By RUTH WEISSMANN
1. That amount of sleep is relative. Relative to the amount of coffee consumed as a proportion of essay due tomorrow morning, that is.
2. How to create a listserv. And moreover, how to coordinate things. It’s kind of scary when somebody is out there getting things done, sending out e-mails and creating website posts and that person is you.
4. How to appreciate the modern miracle that is a washing machine. Even if you did your own laundry at home, there’s nothing quite like having all of your clothes clean again – especially when you’ve been wearing jogging gear for a week and we both know you don’t jog.
5. How to navigate complicated websites. Looking at you, Student Center.
6. That your parents are wonderful people. Until you get home and they start asking you exactly where you’re taking the car, missy. But you forgive them when they visit and take you to brunch.
7. That, as a rule, you can ignore about half the emails you get. Pay no attention to the guilt-inducing Career Development ones or the obnoxiously fonted Denise Cassaro updates urging you to attend the free pizza party.

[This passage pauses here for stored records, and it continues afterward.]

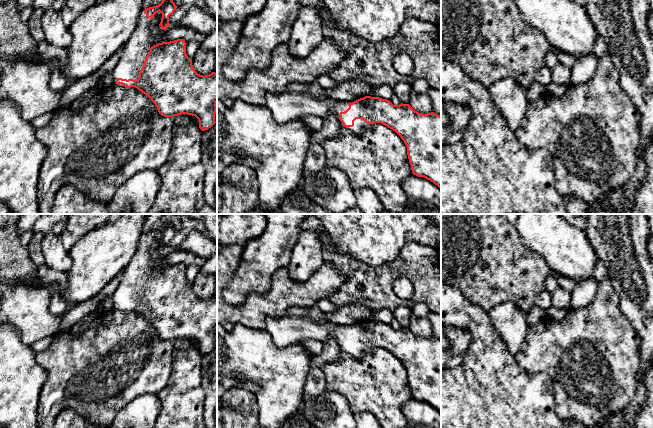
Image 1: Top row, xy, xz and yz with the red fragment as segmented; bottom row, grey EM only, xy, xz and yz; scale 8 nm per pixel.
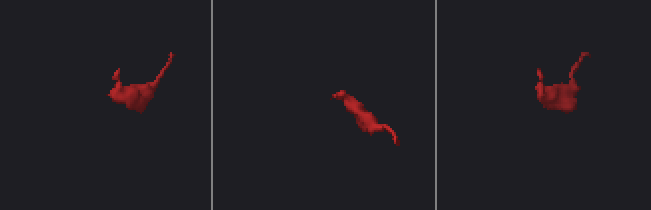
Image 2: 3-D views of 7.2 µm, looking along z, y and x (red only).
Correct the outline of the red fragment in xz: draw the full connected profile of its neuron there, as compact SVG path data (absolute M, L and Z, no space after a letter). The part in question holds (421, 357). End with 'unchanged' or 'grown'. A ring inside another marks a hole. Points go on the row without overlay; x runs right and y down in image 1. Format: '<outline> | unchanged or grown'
M284 316L280 319L267 317L264 330L270 334L274 344L284 348L301 341L302 339L313 339L323 343L334 340L342 350L354 357L359 357L367 348L381 347L395 355L404 365L407 371L407 379L413 399L430 404L441 413L441 340L431 336L423 338L415 335L409 328L393 329L389 324L379 321L365 320L355 325L331 325L326 322L316 324L305 317Z | grown

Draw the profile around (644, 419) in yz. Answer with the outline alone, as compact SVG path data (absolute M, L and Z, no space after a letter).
M653 363L644 377L646 402L634 419L633 428L653 428Z

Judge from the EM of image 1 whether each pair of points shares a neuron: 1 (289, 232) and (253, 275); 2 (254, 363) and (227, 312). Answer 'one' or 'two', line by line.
1: one
2: two

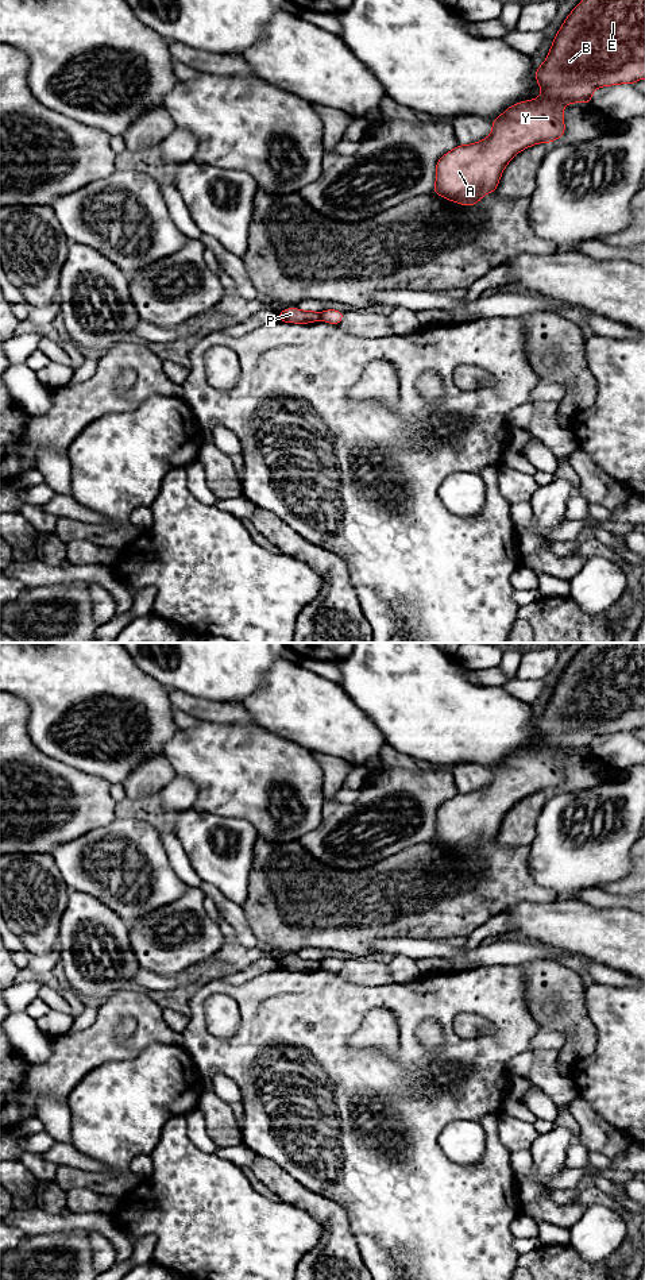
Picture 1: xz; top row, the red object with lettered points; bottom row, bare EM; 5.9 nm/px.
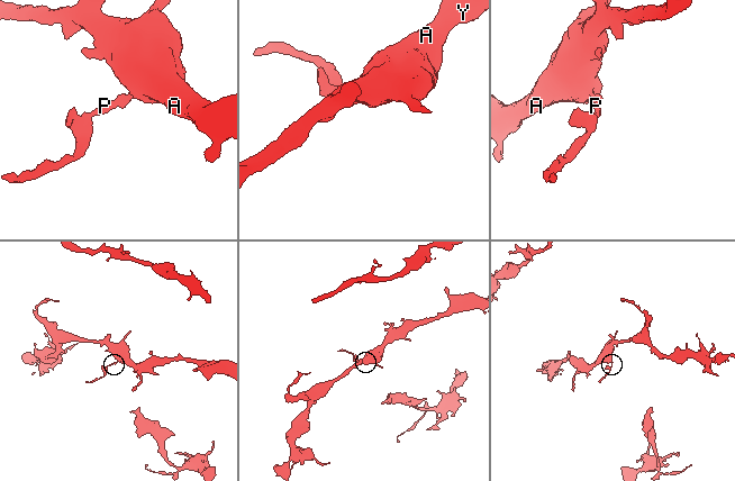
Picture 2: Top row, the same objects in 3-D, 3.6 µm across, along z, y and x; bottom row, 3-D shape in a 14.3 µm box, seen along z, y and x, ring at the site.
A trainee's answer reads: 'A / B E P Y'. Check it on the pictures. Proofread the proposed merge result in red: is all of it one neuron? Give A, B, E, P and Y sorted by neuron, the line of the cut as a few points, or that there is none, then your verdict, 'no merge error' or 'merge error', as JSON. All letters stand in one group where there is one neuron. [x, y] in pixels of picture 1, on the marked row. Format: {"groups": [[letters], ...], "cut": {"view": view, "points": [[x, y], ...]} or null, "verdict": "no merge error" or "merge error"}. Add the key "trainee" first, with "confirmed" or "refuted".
{"trainee": "refuted", "groups": [["A", "B", "E", "Y"], ["P"]], "cut": {"view": "xz", "points": [[319, 313], [320, 319]]}, "verdict": "merge error"}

8. That I am skilled in the art of walking just about anywhere. After this year, I don’t even flinch at the thought of trekking three miles uphill, and that is a bona fide resume-worthy skill.
9. That my first grade teacher wasn’t lying. Well, maybe she was when she said I could be an astronaut. But when she said things like, “Watch out for traffic!” or, “Clean up your own mess [so things aren’t living in your dorm closet]” or even, “You can do anything you want when you grow up!” she wasn’t kidding. And she didn’t even see the list of clubs offered here.
10. That Ithaca is a nutty place. My professor scootered to class today, how about you?
11. That I can cook. Not to perpetuate stereotypes about women and kitchens, but I make a mean omelet. The dining hall eventually leaves you with the same aftertaste every time, and homemade is so much better – provided you don’t burn anything down.
12. That you should take advantage of Intramural Sports. Hello, inner tube water polo. It’s tricky to compete in, but you get to check off an item on the 161 Things List.
13. How to Ride the TCAT. This is a true art form. You have to learn not to stand in the doorway (the driver is not that interesting, people), and how to casually sit next to strangers (that one looks like he’s not hiding anything scary in that backpack) and how to get on the right bus (but only after ending up at the airport).
14. How to memorize the Greek alphabet. This is going to be useful for later life, right? Cocktail parties or something like that?
15. How to make the most amazing friends. Finding people who will be the guinea pigs as you learn to make cookies, make you study when you can’t look at those notes anymore and tune in to your radio show even when your voice is similar to those talking chipmunks is quite a feat. Chances are, you’re like me and have met some crazy, serious, wonderful, daunting and generally cool people in the past year. Go hug them.